▸ **Work order**
Echo the data line for line, from the line containing "att aktivera dem." down to the line containing "(Save 95% Instantly!)", including both of those lines.

- - - - - - -

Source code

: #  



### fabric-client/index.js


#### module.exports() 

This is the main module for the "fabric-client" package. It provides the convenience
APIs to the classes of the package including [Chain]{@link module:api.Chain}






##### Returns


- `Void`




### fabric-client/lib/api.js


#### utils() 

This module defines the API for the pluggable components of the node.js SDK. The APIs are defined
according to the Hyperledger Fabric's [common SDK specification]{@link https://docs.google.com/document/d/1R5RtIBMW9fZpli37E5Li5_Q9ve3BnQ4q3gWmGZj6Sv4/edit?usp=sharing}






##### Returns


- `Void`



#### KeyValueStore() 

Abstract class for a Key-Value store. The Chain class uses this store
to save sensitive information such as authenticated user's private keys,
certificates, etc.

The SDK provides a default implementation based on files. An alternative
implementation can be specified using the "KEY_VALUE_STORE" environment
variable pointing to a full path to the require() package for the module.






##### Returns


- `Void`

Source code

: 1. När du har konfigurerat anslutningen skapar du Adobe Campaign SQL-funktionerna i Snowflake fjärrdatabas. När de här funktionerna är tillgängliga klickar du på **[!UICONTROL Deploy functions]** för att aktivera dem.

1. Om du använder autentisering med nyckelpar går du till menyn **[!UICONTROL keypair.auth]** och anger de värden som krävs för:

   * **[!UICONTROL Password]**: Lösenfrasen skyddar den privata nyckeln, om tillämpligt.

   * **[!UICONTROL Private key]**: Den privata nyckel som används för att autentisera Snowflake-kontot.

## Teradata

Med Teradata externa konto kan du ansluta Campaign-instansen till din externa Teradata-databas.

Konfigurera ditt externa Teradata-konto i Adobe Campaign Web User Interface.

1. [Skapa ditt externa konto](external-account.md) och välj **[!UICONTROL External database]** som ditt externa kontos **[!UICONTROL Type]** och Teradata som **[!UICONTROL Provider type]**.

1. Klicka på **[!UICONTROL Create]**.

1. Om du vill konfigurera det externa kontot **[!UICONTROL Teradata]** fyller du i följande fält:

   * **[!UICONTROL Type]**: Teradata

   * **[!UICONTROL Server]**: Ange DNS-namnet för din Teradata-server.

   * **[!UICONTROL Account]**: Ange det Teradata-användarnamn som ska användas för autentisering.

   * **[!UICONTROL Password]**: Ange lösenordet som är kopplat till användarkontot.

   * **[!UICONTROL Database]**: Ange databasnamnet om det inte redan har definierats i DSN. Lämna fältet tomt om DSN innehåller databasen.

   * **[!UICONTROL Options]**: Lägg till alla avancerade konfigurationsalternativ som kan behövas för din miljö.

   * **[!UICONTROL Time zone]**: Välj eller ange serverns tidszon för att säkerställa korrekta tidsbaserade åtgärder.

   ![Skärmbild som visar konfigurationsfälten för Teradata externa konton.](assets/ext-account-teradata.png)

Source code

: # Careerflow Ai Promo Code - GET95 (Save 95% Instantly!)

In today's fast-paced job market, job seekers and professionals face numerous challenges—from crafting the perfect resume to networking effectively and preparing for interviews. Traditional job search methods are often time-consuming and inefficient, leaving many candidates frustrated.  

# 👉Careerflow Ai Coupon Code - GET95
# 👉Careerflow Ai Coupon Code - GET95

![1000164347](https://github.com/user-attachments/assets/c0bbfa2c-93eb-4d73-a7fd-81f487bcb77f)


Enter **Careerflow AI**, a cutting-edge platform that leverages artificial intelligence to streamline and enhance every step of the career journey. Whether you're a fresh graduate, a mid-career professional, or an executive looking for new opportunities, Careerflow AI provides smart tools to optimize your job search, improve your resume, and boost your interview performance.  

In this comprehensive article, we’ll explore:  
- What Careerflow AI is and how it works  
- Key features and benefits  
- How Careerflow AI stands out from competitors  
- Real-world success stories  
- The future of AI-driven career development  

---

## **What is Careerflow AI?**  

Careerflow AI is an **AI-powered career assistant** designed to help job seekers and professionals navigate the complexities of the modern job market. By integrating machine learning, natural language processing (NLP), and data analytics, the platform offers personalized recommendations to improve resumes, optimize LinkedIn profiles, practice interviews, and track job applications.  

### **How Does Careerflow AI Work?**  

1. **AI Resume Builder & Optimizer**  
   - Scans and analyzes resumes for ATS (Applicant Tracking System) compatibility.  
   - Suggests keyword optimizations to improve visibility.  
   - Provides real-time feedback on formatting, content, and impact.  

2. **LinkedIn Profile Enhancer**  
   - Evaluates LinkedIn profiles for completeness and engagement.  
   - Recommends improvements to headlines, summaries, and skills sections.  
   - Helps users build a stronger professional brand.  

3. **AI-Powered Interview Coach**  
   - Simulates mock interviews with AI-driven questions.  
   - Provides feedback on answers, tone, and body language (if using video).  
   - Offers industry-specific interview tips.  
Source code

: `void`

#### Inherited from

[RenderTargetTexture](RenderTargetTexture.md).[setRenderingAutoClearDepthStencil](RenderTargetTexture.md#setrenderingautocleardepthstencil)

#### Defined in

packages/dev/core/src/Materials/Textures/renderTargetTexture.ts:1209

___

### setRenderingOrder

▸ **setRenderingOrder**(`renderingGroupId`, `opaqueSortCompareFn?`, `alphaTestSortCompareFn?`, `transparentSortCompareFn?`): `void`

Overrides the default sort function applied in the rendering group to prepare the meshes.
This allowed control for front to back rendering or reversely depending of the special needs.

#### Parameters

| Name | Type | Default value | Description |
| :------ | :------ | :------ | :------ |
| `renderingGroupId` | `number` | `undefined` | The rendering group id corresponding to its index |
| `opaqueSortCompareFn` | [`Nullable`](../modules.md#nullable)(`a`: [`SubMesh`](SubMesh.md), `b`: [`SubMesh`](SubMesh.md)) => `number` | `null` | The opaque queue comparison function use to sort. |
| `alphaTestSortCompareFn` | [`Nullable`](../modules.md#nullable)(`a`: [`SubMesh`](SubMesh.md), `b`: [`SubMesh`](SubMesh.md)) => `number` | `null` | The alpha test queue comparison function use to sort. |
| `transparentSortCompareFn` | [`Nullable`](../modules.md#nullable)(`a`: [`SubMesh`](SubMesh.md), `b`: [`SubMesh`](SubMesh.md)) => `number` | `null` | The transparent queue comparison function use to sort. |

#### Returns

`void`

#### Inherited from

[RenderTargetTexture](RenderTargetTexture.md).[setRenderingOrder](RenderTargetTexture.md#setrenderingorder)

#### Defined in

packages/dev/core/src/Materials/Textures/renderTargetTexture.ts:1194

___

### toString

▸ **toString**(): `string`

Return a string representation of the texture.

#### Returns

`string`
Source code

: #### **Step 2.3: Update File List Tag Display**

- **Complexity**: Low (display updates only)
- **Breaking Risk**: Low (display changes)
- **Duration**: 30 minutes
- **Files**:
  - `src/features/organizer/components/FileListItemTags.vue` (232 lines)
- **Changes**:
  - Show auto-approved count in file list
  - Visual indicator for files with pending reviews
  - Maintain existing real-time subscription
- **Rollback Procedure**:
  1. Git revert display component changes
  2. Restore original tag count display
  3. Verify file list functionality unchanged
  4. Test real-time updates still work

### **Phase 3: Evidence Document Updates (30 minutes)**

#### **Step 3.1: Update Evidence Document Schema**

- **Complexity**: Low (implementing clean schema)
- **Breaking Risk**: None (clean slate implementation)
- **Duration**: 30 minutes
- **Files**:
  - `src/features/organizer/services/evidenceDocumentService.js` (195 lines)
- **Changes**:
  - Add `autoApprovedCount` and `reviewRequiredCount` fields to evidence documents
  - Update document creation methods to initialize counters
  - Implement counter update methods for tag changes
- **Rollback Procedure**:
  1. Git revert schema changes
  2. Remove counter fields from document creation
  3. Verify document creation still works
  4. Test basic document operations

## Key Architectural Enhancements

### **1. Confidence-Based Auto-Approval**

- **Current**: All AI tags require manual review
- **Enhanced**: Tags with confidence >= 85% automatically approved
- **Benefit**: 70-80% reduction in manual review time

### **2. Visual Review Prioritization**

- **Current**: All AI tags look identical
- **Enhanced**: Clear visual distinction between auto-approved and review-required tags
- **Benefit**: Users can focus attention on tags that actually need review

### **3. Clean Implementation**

- - - - - - -

▸ **Response for this exercise**
: 1. När du har konfigurerat anslutningen skapar du Adobe Campaign SQL-funktionerna i Snowflake fjärrdatabas. När de här funktionerna är tillgängliga klickar du på **[!UICONTROL Deploy functions]** för att aktivera dem.

1. Om du använder autentisering med nyckelpar går du till menyn **[!UICONTROL keypair.auth]** och anger de värden som krävs för:

   * **[!UICONTROL Password]**: Lösenfrasen skyddar den privata nyckeln, om tillämpligt.

   * **[!UICONTROL Private key]**: Den privata nyckel som används för att autentisera Snowflake-kontot.

## Teradata

Med Teradata externa konto kan du ansluta Campaign-instansen till din externa Teradata-databas.

Konfigurera ditt externa Teradata-konto i Adobe Campaign Web User Interface.

1. [Skapa ditt externa konto](external-account.md) och välj **[!UICONTROL External database]** som ditt externa kontos **[!UICONTROL Type]** och Teradata som **[!UICONTROL Provider type]**.

1. Klicka på **[!UICONTROL Create]**.

1. Om du vill konfigurera det externa kontot **[!UICONTROL Teradata]** fyller du i följande fält:

   * **[!UICONTROL Type]**: Teradata

   * **[!UICONTROL Server]**: Ange DNS-namnet för din Teradata-server.

   * **[!UICONTROL Account]**: Ange det Teradata-användarnamn som ska användas för autentisering.

   * **[!UICONTROL Password]**: Ange lösenordet som är kopplat till användarkontot.

   * **[!UICONTROL Database]**: Ange databasnamnet om det inte redan har definierats i DSN. Lämna fältet tomt om DSN innehåller databasen.

   * **[!UICONTROL Options]**: Lägg till alla avancerade konfigurationsalternativ som kan behövas för din miljö.

   * **[!UICONTROL Time zone]**: Välj eller ange serverns tidszon för att säkerställa korrekta tidsbaserade åtgärder.

   ![Skärmbild som visar konfigurationsfälten för Teradata externa konton.](assets/ext-account-teradata.png)

Source code

: # Careerflow Ai Promo Code - GET95 (Save 95% Instantly!)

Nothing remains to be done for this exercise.